Он будет отныне держаться подальше от Катарины. Девушка помолвлена с германским бароном. Хью нечего предложить ей. Адель должна стать его женой, и она имеет все права на Хью и на то, что у него есть. Да, сказал он себе, он будет избегать Катарины. Сегодня же он пойдет в церковь и возобновит свои обеты. Катарине он скажет, что совершил ошибку, и извинится перед ней.
Хью взялся за ручку на двери Теренса. Он не стал стучать в дверь, так как никогда в жизни не стучал, входя в комнату брата. Войдя в двери, он остановился как вкопанный, пораженный тем, что открылось перед ним. Теренс крепко спал в своей постели, но то, что он увидел рядом с братом, заставило сердце его заколотиться, как у человека, слишком много выпившего темного, хмельного пива.
В большом деревянном кресле рядом с кроватью, свернувшись калачиком, подобно котенку, мирно спала Катарина. На ней по-прежнему была та же одежда, что и вчера, значит, она так и не была в своих комнатах. Она ровно и спокойно дышала, а на лице ее было такое умиротворение, что сердце Хью снова дрогнуло. От нее как бы струился свет, идущий откуда-то из глубины ее естества. Золотисто-рыжие волосы были разбросаны по плечам, а кожа своей бледностью напоминала перламутровую створку раковины-жемчужницы.
Хью стоял, не двигаясь с места. Катарина казалась такой невыносимо беззащитной. У него возникло непреодолимое желание прикрыть ее собой, защитить от любого зла, которое могло бы ей угрожать. Он сделал к ней шаг, влекомый силой, с которой не могла справиться вся его воля.
Заставив все же себя остановиться, он тряхнул головой, сделал шаг назад и выглянул в коридор.

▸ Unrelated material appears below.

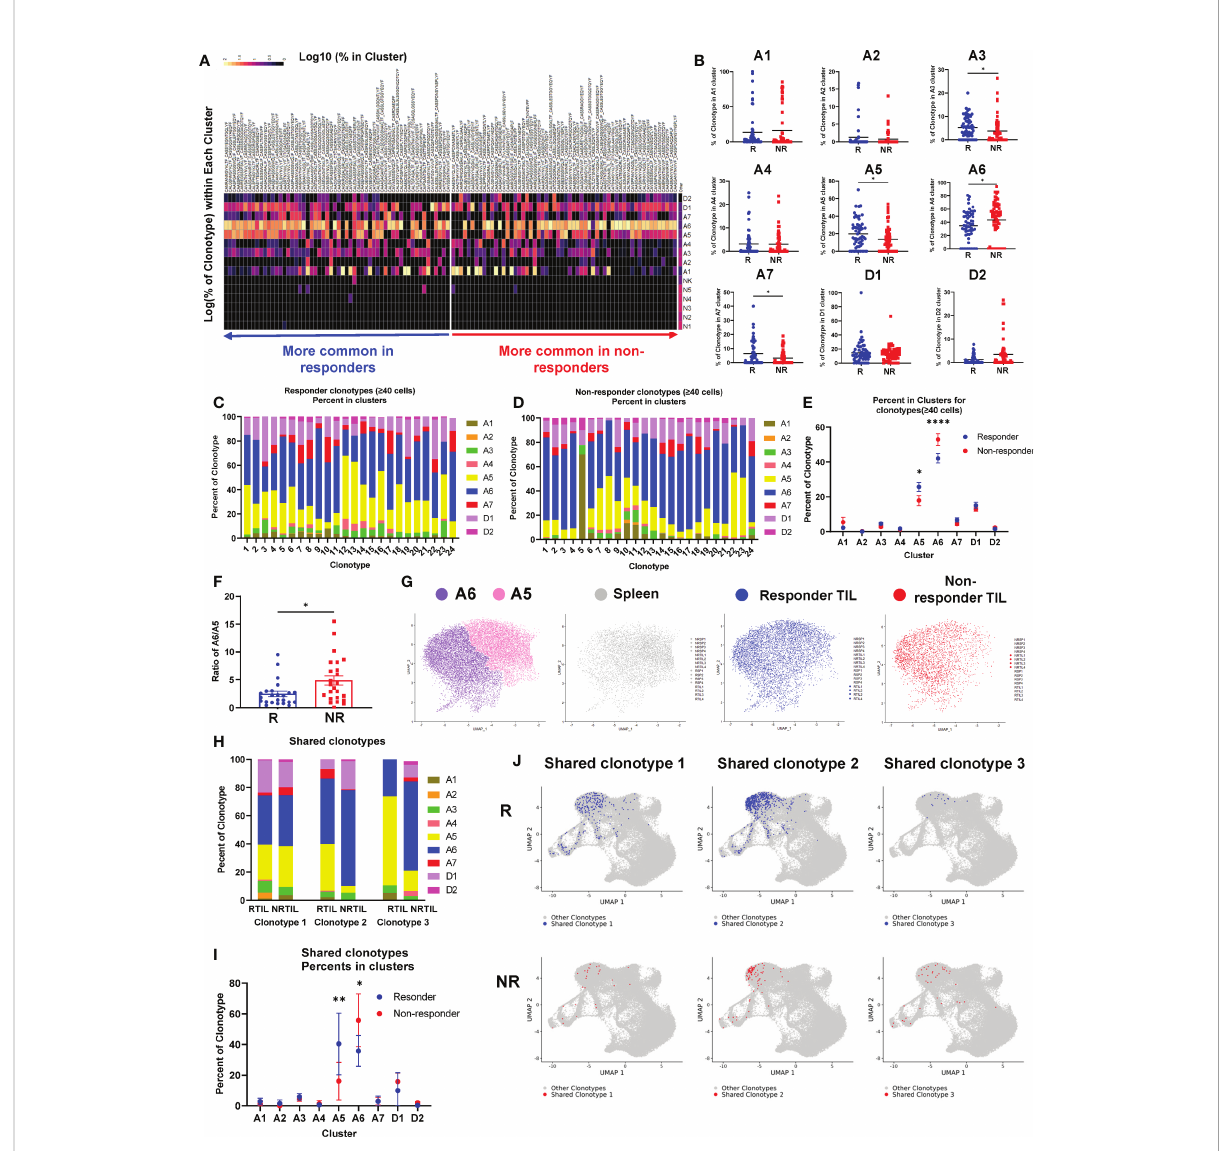
FIGURE 5 Top TCR clonotypes of CD8 TILs differentially occupy activation clusters in responders (R) vs . non-responders (NR). (A) Heatmap of the log10 percent of top TCR clonotypes (n=58 per group, >0.65% in R TIL or >1% in NR TIL samples) residing in each cluster of the UMAP. (B) Quanti fi cation of percent of R (blue) or NR (red) top TCR clonotypes residing in activated clusters (A1-A7) and dividing clusters (D1-D2) of the UMAP. Each dot represents a clonotype and the black line indicates the mean. Groups were compared using unpaired t-test with Mann-Whitney U test correction for non-parametric data (*, P <0.05). (C, D) All top TCR clonotypes from R (C) or NR (D) containing at least 40 cells are shown as bar graphs with the percent of clonotype in each cluster (A1-A7, D1-D2) broken down. (E) Quanti fi cation of percent of R clonotypes (blue) in (C) and NR clonotypes (red) in (D) in each cluster of the UMAP. Data were presented as mean ± SEM. Statistical signi fi cance was calculated with two-way ANOVA followed by Sidak ’ s multiple comparisons test (*, P <0.05; ****, P <0.0001). (F) Ratio of the percent in A6 vs . the percent in A5 (% in A6/% in A5) for a given TCR clonotype in R (blue) or NR (red). Each dot represents a clonotype. Data were presented as mean ± SEM. Statistical signi fi cance was calculated with unpaired t test (*, P <0.05). (G) Cells in A5 and A6 clusters were extracted and plotted into one UMAP showing A5 (pink) and A6 (purple) clusters from all 16 samples, or from R TILs (blue), NR TILs (red) or splenic CD8 T cells (gray), respectively. (H – J) Three TCR clonotypes shared between R and NR CD8 TILs were identi fi ed that contained at least 20 cells in a given group (Supplemental Table 3). (H) The percent of each of the 3 shared clonotypes in each cluster (A1-A7, D1-D2) in R vs . NR TIL samples. (I) Quanti fi cation of the percent of 3 shared clonotypes in each cluster (A1-A7, D1-D2) in R vs . NR CD8 TIL samples. Data were presented as mean ± SEM. Statistical signi fi cance was calculated with two-way ANOVA followed by Sidak ’ s multiple comparisons test (* P <0.05; ** P <0.01). (J) UMAP of the CD8 T cells harboring the shared TCR clonotypes. Cells with a given TCR clonotype are shown for R TILs (blue) or NR TILs (red), over cells with all other TCR clonotypes from all samples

Что он делает, разве только что он не поклялся избегать ее? И что же? Не прошло и минуты, как он чуть не нарушил свое обещание. Хью сжал кулаки, ему хотелось бежать прочь отсюда, скрыться в диком лесу вдали от Авиньонского замка и оказаться как можно дальше от Катарины де Трай. Но это значило бы, что он не способен сопротивляться, а такой слабости он себе позволить не мог. На пути ему встретятся еще сотни женщин и, если он хочет вернуться домой, в Анэ, непобежденным, ему надо научиться сопротивляться искушению.

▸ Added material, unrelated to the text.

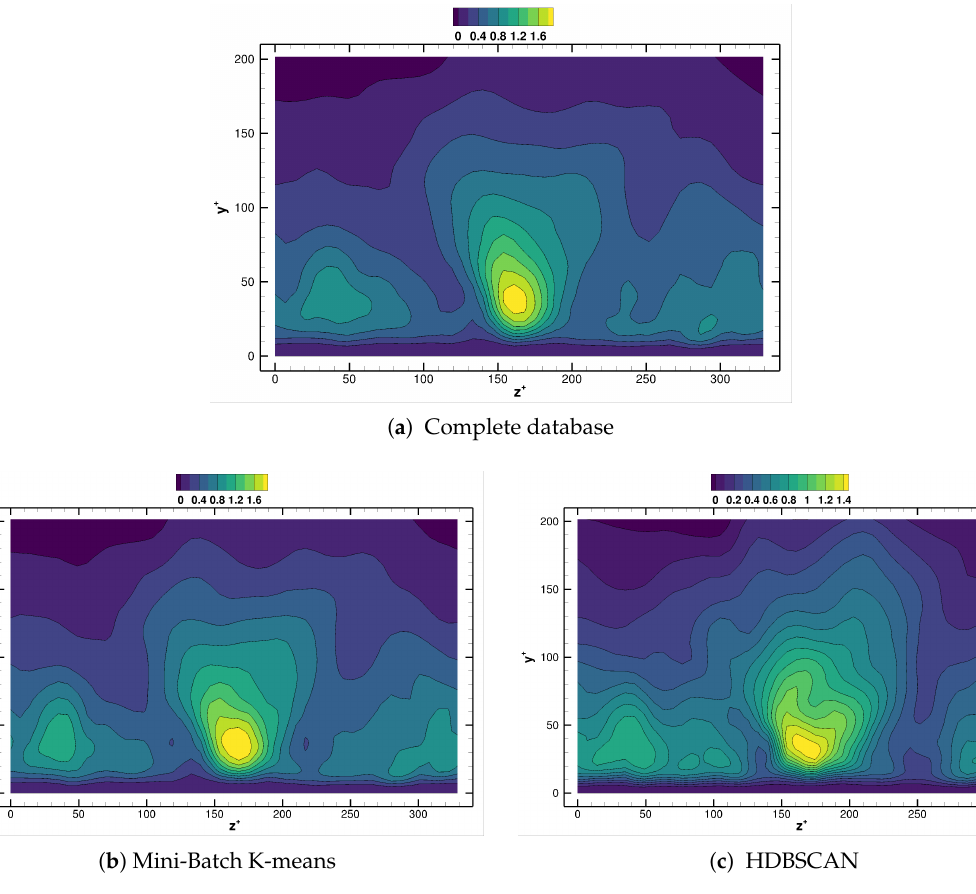
Figure 14. Re τ = 200 turbulent channel flow: distribution of centroids along y + for different agglomeration strategies.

С другой стороны, будучи рыцарем и согласно рыцарскому кодексу, он не может оставить даму здесь, спящей в кресле. Долг велит ему позаботиться о ней, она всю ночь не спала и должна отдохнуть. Она столько сил потратила на спасение жизни его брата, и негоже оставлять ее спать в кресле.
В коридоре послышался звук чьих-то шагов, и через несколько мгновений тот самый слуга, который дважды уже убегал от Хью, в испуге выскочил из-за угла и едва не наткнулся на широкую грудь Хью. Судорожно сглотнув, он повернулся на каблуках и собрался, было уже в третий раз уносить ноги, но Хью успел поймать его за рукав куртки.
— Стой! — бедный малый замер, съежившись от страха.
— Как тебя зовут? — спросил Хью.
— Аврил, господин.
Хью кивнул:
— Аврил, мне нужно отнести госпожу Катарину в ее комнаты. Ты поможешь мне.
Тот молча кивнул.
Глядя на него, Хью подумал, что тот помчится со всех ног, однако этого не случилось, и рыцарь решил, что парень начинает ему нравиться.
— Я понесу госпожу Катарину, — сказал, наконец, Хью, — а ты будешь освещать мне дорогу факелом, так как в коридорах темно, а когда мы придем в ее покои, ты откроешь двери и разберешь постель, чтобы я мог уложить ее.
В ответ последовал еще один молчаливый кивок.
Теперь, когда у него появился помощник, Хью смог вернуться в комнату Теренса. Войдя туда, он в несколько шагов подошел к креслу, нежно поднял Катарину на руки и через секунду был уже в коридоре. Аврил шел впереди, освещая дорогу и шикая на попадающихся навстречу служанок. Хью осторожно нес Катарину на руках, упорно пытаясь не думать о том, как приятно ему ощущать сонное тепло ее тела.